ABOUT THIS EXERCISE: Copy every line of text in the listing below character for character, leaving out the pictures.

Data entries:
:::::
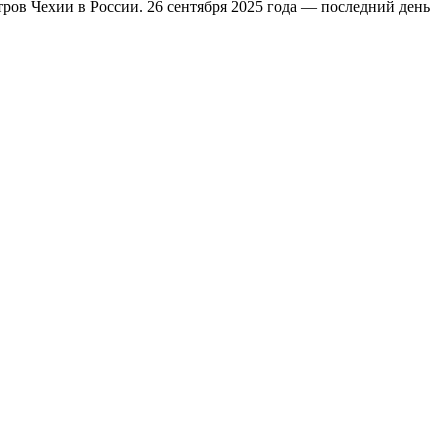
ров Чехии в России. 26 сентября 2025 года — последний день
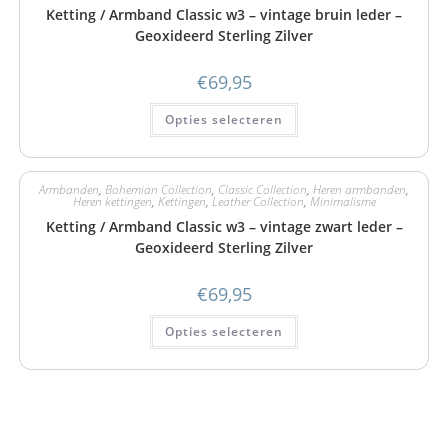
Ketting / Armband Classic w3 – vintage bruin leder –
Geoxideerd Sterling Zilver
€
69,95
Opties selecteren
Armbanden
,
Bohemian Collection
,
Classic Collection
,
Heren armbanden
,
Heren kettingen
,
Kettingen
,
Leather Collection
,
Minimalisme
Ketting / Armband Classic w3 – vintage zwart leder –
Geoxideerd Sterling Zilver
€
69,95
Opties selecteren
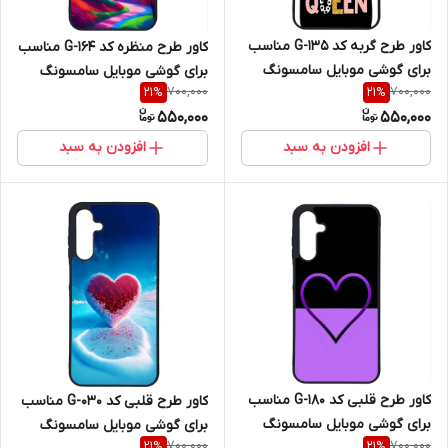
کاور طرح گربه کد G-135 مناسب
کاور طرح منظره کد G-164 مناسب
برای گوشی موبایل سامسونگ
برای گوشی موبایل سامسونگ
700,000
700,000
21
%
21
%
Galaxy A16 4G / A16 5G
Galaxy A16 4G / A16 5G
550,000
550,000
افزودن به سبد
افزودن به سبد
کاور طرح قلبی کد G-180 مناسب
کاور طرح قلبی کد G-030 مناسب
برای گوشی موبایل سامسونگ
برای گوشی موبایل سامسونگ
700,000
700,000
21
%
21
%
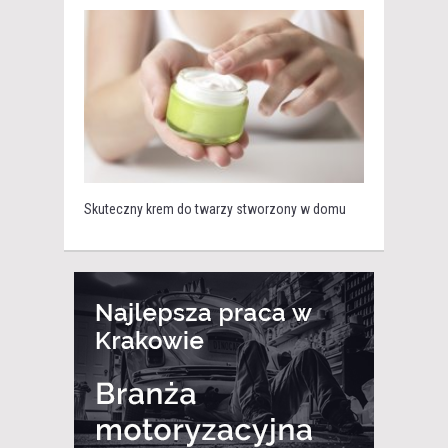
Skuteczny krem do twarzy stworzony w domu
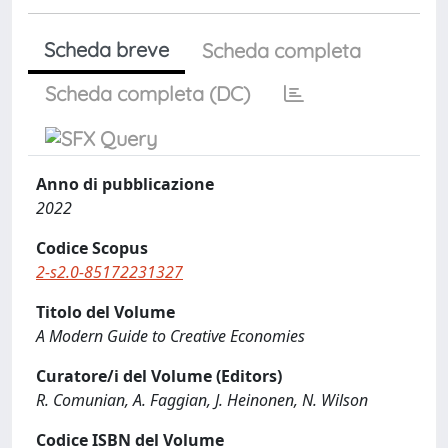
Scheda breve
Scheda completa
Scheda completa (DC)
Anno di pubblicazione
2022
Codice Scopus
2-s2.0-85172231327
Titolo del Volume
A Modern Guide to Creative Economies
Curatore/i del Volume (Editors)
R. Comunian, A. Faggian, J. Heinonen, N. Wilson
Codice ISBN del Volume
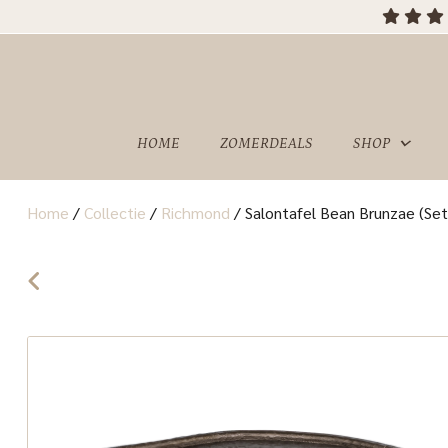
HOME
ZOMERDEALS
SHOP
Home
/
Collectie
/
Richmond
/
Salontafel Bean Brunzae (Set
OVER
SHOWROOM
ONS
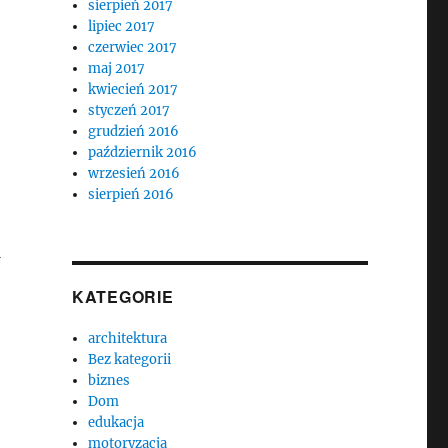
sierpień 2017
lipiec 2017
czerwiec 2017
maj 2017
kwiecień 2017
styczeń 2017
grudzień 2016
październik 2016
wrzesień 2016
sierpień 2016
KATEGORIE
architektura
Bez kategorii
biznes
Dom
edukacja
motoryzacja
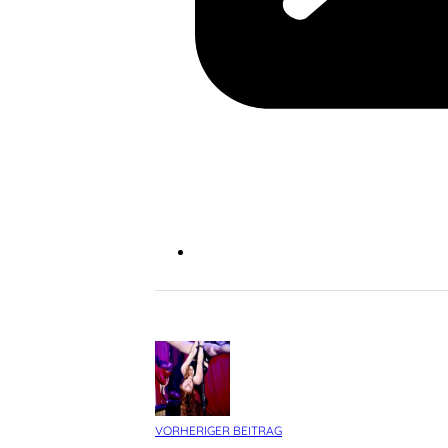
VORHERIGER BEITRAG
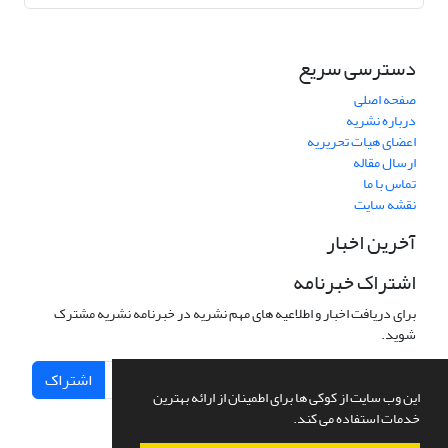
دسترسی سریع
صفحه اصلی
درباره نشریه
اعضای هیات تحریریه
ارسال مقاله
تماس با ما
نقشه سایت
آخرین اخبار
اشتراک خبرنامه
برای دریافت اخبار و اطلاعیه های مهم نشریه در خبرنامه نشریه مشترک
شوید.
اشتراک
این وب سایت از کوکی ها برای اطمینان از ارائه بهترین
خدمات استفاده می کند.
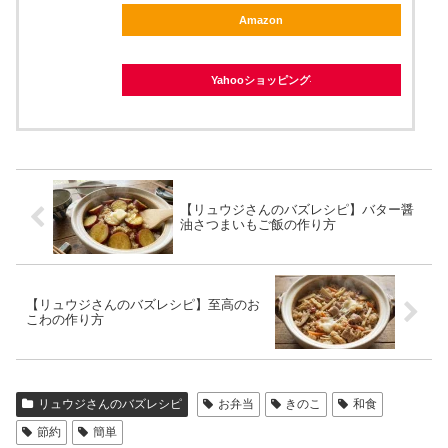
Amazon
Yahooショッピング
【リュウジさんのバズレシピ】バター醤
油さつまいもご飯の作り方
【リュウジさんのバズレシピ】至高のお
こわの作り方
リュウジさんのバズレシピ
お弁当
きのこ
和食
節約
簡単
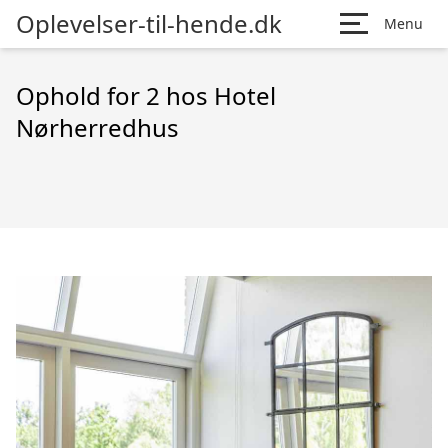
Oplevelser-til-hende.dk
Menu
Ophold for 2 hos Hotel
Nørherredhus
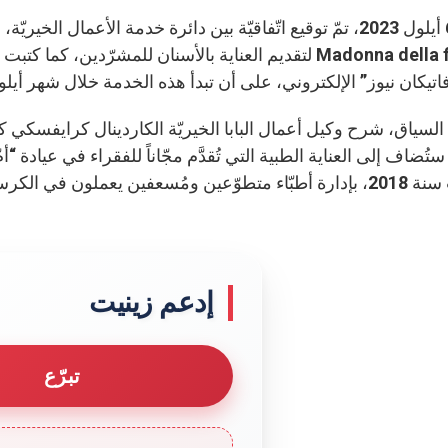
Madonna della fiducia لتقديم العناية بالأسنان للمشرّدي
اتيكان نيوز” الإلكتروني، على أن تبدأ هذه الخدمة خلال شهر أيلو
لسياق، شرح وكيل أعمال البابا الخيريّة الكاردينال كرايفسكي كيف
تُضاف إلى العناية الطبية التي تُقدَّم مجّاناً للفقراء في عيادة
مُسعفين يعملون في الكرسي الرسولي.
إدعم زينيت
تبرّع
:::::
EXPECTED OUTPUT:
ров Чехии в России. 26 сентября 2025 года — последний день
Ketting / Armband Classic w3 – vintage bruin leder –
Geoxideerd Sterling Zilver
€
69,95
Opties selecteren
Armbanden
,
Bohemian Collection
,
Classic Collection
,
Heren armbanden
,
Heren kettingen
,
Kettingen
,
Leather Collection
,
Minimalisme
Ketting / Armband Classic w3 – vintage zwart leder –
Geoxideerd Sterling Zilver
€
69,95
Opties selecteren
کاور طرح گربه کد G-135 مناسب
کاور طرح منظره کد G-164 مناسب
برای گوشی موبایل سامسونگ
برای گوشی موبایل سامسونگ
700,000
700,000
21
%
21
%
Galaxy A16 4G / A16 5G
Galaxy A16 4G / A16 5G
550,000
550,000
افزودن به سبد
افزودن به سبد
کاور طرح قلبی کد G-180 مناسب
کاور طرح قلبی کد G-030 مناسب
برای گوشی موبایل سامسونگ
برای گوشی موبایل سامسونگ
700,000
700,000
21
%
21
%
Skuteczny krem do twarzy stworzony w domu
Scheda breve
Scheda completa
Scheda completa (DC)
Anno di pubblicazione
2022
Codice Scopus
2-s2.0-85172231327
Titolo del Volume
A Modern Guide to Creative Economies
Curatore/i del Volume (Editors)
R. Comunian, A. Faggian, J. Heinonen, N. Wilson
Codice ISBN del Volume
HOME
ZOMERDEALS
SHOP
Home
/
Collectie
/
Richmond
/
Salontafel Bean Brunzae (Set
OVER
SHOWROOM
ONS
sierpień 2017
lipiec 2017
czerwiec 2017
maj 2017
kwiecień 2017
styczeń 2017
grudzień 2016
październik 2016
wrzesień 2016
sierpień 2016
KATEGORIE
architektura
Bez kategorii
biznes
Dom
edukacja
motoryzacja
VORHERIGER BEITRAG
دسترسی سریع
صفحه اصلی
درباره نشریه
اعضای هیات تحریریه
ارسال مقاله
تماس با ما
نقشه سایت
آخرین اخبار
اشتراک خبرنامه
برای دریافت اخبار و اطلاعیه های مهم نشریه در خبرنامه نشریه مشترک
شوید.
اشتراک
این وب سایت از کوکی ها برای اطمینان از ارائه بهترین
خدمات استفاده می کند.
Amazon
Yahooショッピング
【リュウジさんのバズレシピ】バター醤
油さつまいもご飯の作り方
【リュウジさんのバズレシピ】至高のお
こわの作り方
リュウジさんのバズレシピ
お弁当
きのこ
和食
節約
簡単
Oplevelser-til-hende.dk
Menu
Ophold for 2 hos Hotel
Nørherredhus
Madonna della fiducia لتقديم العناية بالأسنان للمشرّدي
اتيكان نيوز” الإلكتروني، على أن تبدأ هذه الخدمة خلال شهر أيلو
لسياق، شرح وكيل أعمال البابا الخيريّة الكاردينال كرايفسكي كيف
تُضاف إلى العناية الطبية التي تُقدَّم مجّاناً للفقراء في عيادة
مُسعفين يعملون في الكرسي الرسولي.
إدعم زينيت
تبرّع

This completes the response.